Notes for the implementer

  • The "single-case invalidation" semantics are subtle. Two valid interpretations:
  • Edit input//expected/ of one casecase_digest recomputation by loader → mismatch with digests.yamlBenchCaseDigestMismatch (exit 6). This is what the test asserts. The cache never even gets a chance to serve a stale entry because the loader refuses the case.
  • Re-sign digests.yaml after the editcase_digest matches → cache key includes the new case_digest → cache miss for this case only → 1 SUT re-invocation, 9 cache hits. This is the "single-case invalidation = single cache miss" semantics; assertable as cache_hits=9, misses=1.

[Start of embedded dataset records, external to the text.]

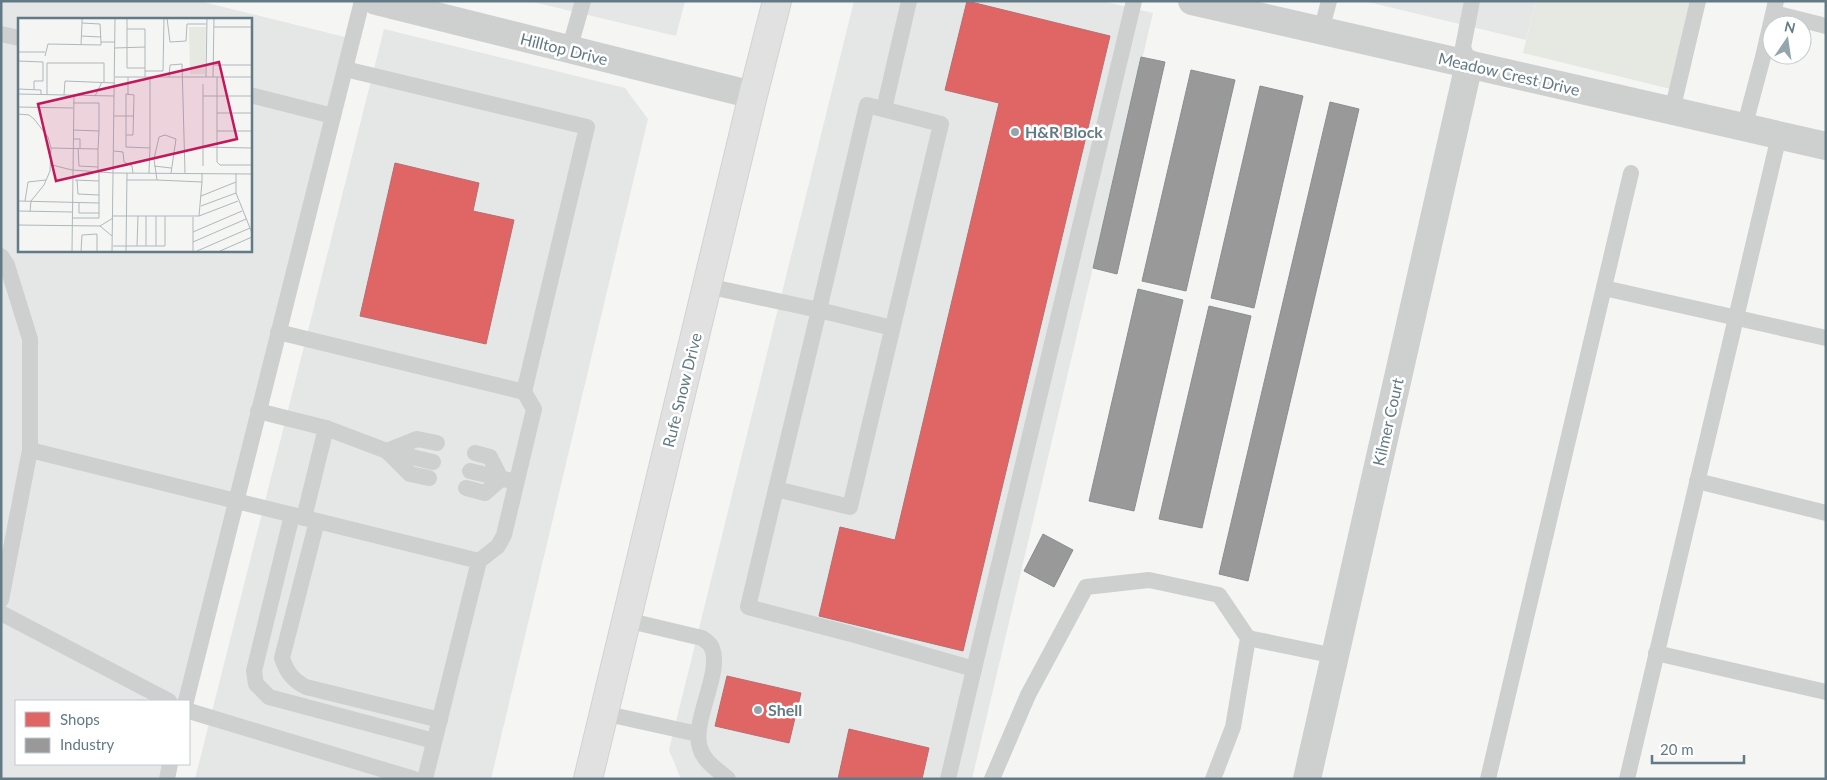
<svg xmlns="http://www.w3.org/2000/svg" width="1827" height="780" viewBox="0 0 1827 780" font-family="Lato,sans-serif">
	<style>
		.built { fill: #e5e7e6; fill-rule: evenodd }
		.green { fill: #e5e9e1 }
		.shops { fill: #e06666; stroke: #ba6c70 }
		.industry { fill: #999; stroke: #889093 }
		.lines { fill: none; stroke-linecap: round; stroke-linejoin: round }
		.secondary-casing { stroke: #d1d3d3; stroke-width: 30 }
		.service { stroke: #ced0d0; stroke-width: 16 }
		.minor { stroke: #ced0d0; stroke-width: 28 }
		.secondary { stroke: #e1e1e2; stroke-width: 28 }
		.poi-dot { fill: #95a5ac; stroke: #fff; stroke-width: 2 }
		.labels { text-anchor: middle; stroke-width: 5; stroke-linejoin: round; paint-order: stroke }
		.street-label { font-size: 16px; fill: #627a86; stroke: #fff }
		.poi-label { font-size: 16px; font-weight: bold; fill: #627a86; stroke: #fff; text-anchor: start }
		.inset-road { fill: none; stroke: #adb9bd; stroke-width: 1 }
		.view { fill: #c2185b; fill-opacity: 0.15; stroke: #c2185b; stroke-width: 2.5 }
		.inset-edge { fill: none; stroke: #627a86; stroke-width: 2.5 }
	</style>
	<rect width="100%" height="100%" fill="#f5f5f3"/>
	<g class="built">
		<path d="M 1,1 L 199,1 L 345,37 L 180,701 L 16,701 L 16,764 L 165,764 L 161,779 L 1,779 ZM 19,19 L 250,19 L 250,250 L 19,250 Z"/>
		<polygon points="529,1 685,1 676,36"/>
		<polygon points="854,1 1102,1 1153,13 972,779 681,779 669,750"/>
		<polygon points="1364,1 1536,1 1526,40"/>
		<polygon points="384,29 625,88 648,119 491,779 195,779"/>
	</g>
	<polygon class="green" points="1536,1 1692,1 1671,89 1523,53"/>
	<g class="shops">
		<polygon points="967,1 1110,36 963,651 819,616 840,527 895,540 999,103 945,90"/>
		<polygon points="395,163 479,183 473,211 514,220 486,344 360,316"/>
		<polygon points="727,676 801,693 789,743 715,726"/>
		<polygon points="849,729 929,748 922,779 838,779"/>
	</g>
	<g class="industry">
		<polygon points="1141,57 1165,62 1117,274 1093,268"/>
		<polygon points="1191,70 1235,80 1186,291 1142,281"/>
		<polygon points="1260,86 1303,96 1254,308 1211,298"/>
		<polygon points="1330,102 1359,109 1248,581 1219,574"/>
		<polygon points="1138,289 1183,300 1134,511 1089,501"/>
		<polygon points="1209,306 1251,316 1202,528 1159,519"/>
		<polygon points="1043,534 1073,550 1054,587 1024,571"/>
	</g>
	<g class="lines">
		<defs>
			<polyline id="secondary" points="588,779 753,95 777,1"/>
		</defs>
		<use href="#secondary" class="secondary-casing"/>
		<g class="service">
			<polyline points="1774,13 1826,26"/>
			<polyline points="1321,31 1329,1"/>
			<polyline points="1,34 19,38"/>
			<polyline points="569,50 583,1"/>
			<polyline points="1469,64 1463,47 1472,1"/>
			<polyline points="250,95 333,116"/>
			<polyline points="884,109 909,1"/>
			<polyline points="1672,111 1698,1"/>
			<polyline points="1744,128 1763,57 1776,1"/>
			<polyline points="1,256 7,265 30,339 30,450 1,600"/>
			<polyline points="707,286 819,310 867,105 941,124 850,507 776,489 748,607 855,635 974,669 948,779"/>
			<polyline points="1604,288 1826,338"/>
			<polyline points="278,332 524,392 587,127 345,69"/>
			<polyline points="258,411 326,428 304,518"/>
			<polyline points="326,428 387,451 433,462"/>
			<polyline points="30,450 479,561 425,779"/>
			<polyline points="387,451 417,439 437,443"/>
			<polyline points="387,451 410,474 429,478"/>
			<polyline points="475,453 490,457 501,479"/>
			<polyline points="470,471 516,482"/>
			<polyline points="1697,481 1826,513"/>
			<polyline points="466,488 485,493 501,479"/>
			<polyline points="776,489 819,310 892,328"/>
			<polyline points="292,515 254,671 256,684 269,697 434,741"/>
			<path d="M 317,521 L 282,658 C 287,673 293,680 306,687 L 440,720"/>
			<polyline points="479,561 498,546 504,535 534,409 524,392"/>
			<polyline points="1,613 169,701"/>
			<path d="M 626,620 L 702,638 C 705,640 709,643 711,646 C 724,671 691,720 700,748 C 704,762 718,770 728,779"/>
			<polyline points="1248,638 1335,656"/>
			<polyline points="1656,653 1826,692"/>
			<polyline points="974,669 1134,1"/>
			<polyline points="186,701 362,1"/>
			<polyline points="189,711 414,779"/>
			<polyline points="603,713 698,734"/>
			<polyline points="167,779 170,764"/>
			<polyline points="992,779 1028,695 1086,587 1149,580 1219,595 1248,638 1233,727 1213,779"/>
			<polyline points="1488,779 1631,173"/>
			<polyline points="1627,779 1779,136"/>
		</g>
		<g class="minor">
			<polyline points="376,1 753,95"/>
			<polyline points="1192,1 1826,146"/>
			<polyline points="1307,779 1469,64"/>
		</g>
		<use href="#secondary" class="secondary"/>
	</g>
	<g class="poi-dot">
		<circle cx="1015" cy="132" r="5"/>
		<circle cx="758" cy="710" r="5"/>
	</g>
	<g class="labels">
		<g class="street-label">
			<text transform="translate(564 49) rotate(14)" y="6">Hilltop Drive</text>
			<text transform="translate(1509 74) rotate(13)" y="6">Meadow Crest Drive</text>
			<text transform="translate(682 390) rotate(-76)" y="6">Rufe Snow Drive</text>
			<text transform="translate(1388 422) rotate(-77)" y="6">Kilmer Court</text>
		</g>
		<g class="poi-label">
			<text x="1025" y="138">H&amp;R Block</text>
			<text x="768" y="716">Shell</text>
		</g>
	</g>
	<g transform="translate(18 18)">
		<rect width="234" height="234" fill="#f5f5f3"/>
		<path d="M 171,9 L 188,9 L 187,56 L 172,56 Z" fill="#e5e9e1"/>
		<path class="inset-road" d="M 64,0 L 64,5 L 82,6 L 83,24 L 97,24M 109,0 L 109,11 L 127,11 L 127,59M 149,0 L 152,24 L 168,23 L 169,6 L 188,6M 196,9 L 234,9M 109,11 L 109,50 L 127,50M 63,18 L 83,19M 63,27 L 64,5M 97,30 L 127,29M 0,34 L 27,34M 27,38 L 30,26 L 83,27 L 83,24M 0,43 L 25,44 L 25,63 L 16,63 L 16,71M 196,47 L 234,47M 127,53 L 145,53 L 146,0M 97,59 L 234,59M 110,59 L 110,77M 151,59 L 152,47 L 164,46 L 167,155M 188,59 L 189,0M 195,59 L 196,0M 199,59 L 199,144 L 202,147 L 234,147M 0,71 L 23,72 L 23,77M 0,76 L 96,78M 29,77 L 29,45 L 86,45 L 86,64M 46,77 L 47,63 L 97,65M 77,78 L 84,64M 185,78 L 234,78M 0,89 L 55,90M 199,95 L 234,95M 0,96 L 11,97 L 16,101 L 30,119 L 33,130 L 32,153 L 26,167 L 13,183 L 12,194M 96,98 L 108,98 L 108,76 L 116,77 L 115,117 L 108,117 L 108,129 L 132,130 L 131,155M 55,112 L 81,113 L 81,85 L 55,85M 199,113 L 234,113M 108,117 L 108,98 L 116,98M 55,121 L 62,121 L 62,130M 185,129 L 234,130M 33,130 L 80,131 L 80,154M 60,130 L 61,148 L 80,149M 132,130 L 132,59M 80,131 L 81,113M 96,133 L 105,134 L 106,144 L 114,148 L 115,155M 34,147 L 54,152 L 96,155 L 234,156M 136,148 L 153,150M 185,148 L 185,66M 218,155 L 218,175 L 234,215M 57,162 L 81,163M 59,162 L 60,176 L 81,177M 109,162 L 139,162 L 136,141 L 141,119 L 147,117 L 158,121 L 153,155M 139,162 L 184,164 L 184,155M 183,178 L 218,164M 0,183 L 81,185M 7,183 L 10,164 L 28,162M 61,184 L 61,195 L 81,195M 183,188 L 218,175M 0,193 L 54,194M 95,198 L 181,198 L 184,164M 128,198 L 128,228M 181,198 L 220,183M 54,200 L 81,200 L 81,154M 0,207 L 82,208 L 95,200M 82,208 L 94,218M 175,214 L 224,193M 175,224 L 228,201M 95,228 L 147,228 L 147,198M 119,228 L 120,198M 138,228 L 138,198M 54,233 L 56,77M 63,233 L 64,217 L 79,216 L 79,233M 94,233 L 97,0M 108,233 L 109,155M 175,233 L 175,199M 179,233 L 232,210M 202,233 L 234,219"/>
		<path class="view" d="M 201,44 L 219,121 L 38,163 L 20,86 Z"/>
		<rect width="234" height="234" class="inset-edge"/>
	</g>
	<rect width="1827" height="780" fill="none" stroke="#627a86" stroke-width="5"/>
	<rect x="15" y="700" width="175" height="65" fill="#ffffff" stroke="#c0cacf"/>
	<rect x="25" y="712" width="25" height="15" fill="#e06666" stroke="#c0cacf"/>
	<text x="60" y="725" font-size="15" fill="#627a86">Shops</text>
	<rect x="25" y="738" width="25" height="15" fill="#999999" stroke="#c0cacf"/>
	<text x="60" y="750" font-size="15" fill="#627a86">Industry</text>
	<g transform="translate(1787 40) rotate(13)"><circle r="24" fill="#ffffff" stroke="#c0cacf"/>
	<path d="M0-4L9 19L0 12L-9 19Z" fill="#95a5ac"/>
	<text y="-8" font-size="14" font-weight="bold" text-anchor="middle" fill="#627a86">N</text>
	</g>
	<path d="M1652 755v8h92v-8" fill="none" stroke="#627a86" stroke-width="2.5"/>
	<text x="1660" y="755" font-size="15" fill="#627a86" stroke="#ffffff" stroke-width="4" paint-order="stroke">20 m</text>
</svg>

The story's primary assertion is (1) because it tests the load-bearing structural defense (signed digests). A secondary test of (2) is welcome but optional — note that it requires running the digest-signing script mid-test. - If BenchScore.cache_hit is added, surface it everywhere the score is JSON-serialized: stdout JSONL, audit record, snapshot tests. S7-02's golden-file snapshot will need a regen if the field is new. - The warm rerun in test_warm_rerun_is_100_percent_cache_hit is a subprocess-launch of the CLI. Python interpreter startup itself takes ~150 ms; module imports add another ~300 ms; cache I/O is small but non-zero. The 8 s budget is generous; if you find yourself at 7.5 s, profile cold-imports — S4-01's "deferred heavy imports" discipline applies. - If the EVAL_CACHE_DIR env contract doesn't exist, add it in S2-03 or here — the test needs a way to point the cache at tmp_path for isolation. - The "cache-bust" edit must change byte content, not just mtime. The cache is content-addressed (BLAKE3 over inputs); touch rubric.py would not invalidate. The test appends a newline; document this. - tests/fixtures/sut/deterministic_vuln_sut.py (from S5-05) must produce byte-stable harness_output for each case across runs, or the integration test will appear to pass spuriously (the cache might serve stale entries that happen to match). Verify determinism by running the stub twice in isolation and diff-ing JSON dumps. - If the test failures reveal that the cache key doesn't include rubric_digest (i.e., a rubric edit doesn't invalidate), that is the bug S2-03 must fix. Surface to S2-03's owner; don't kludge the test.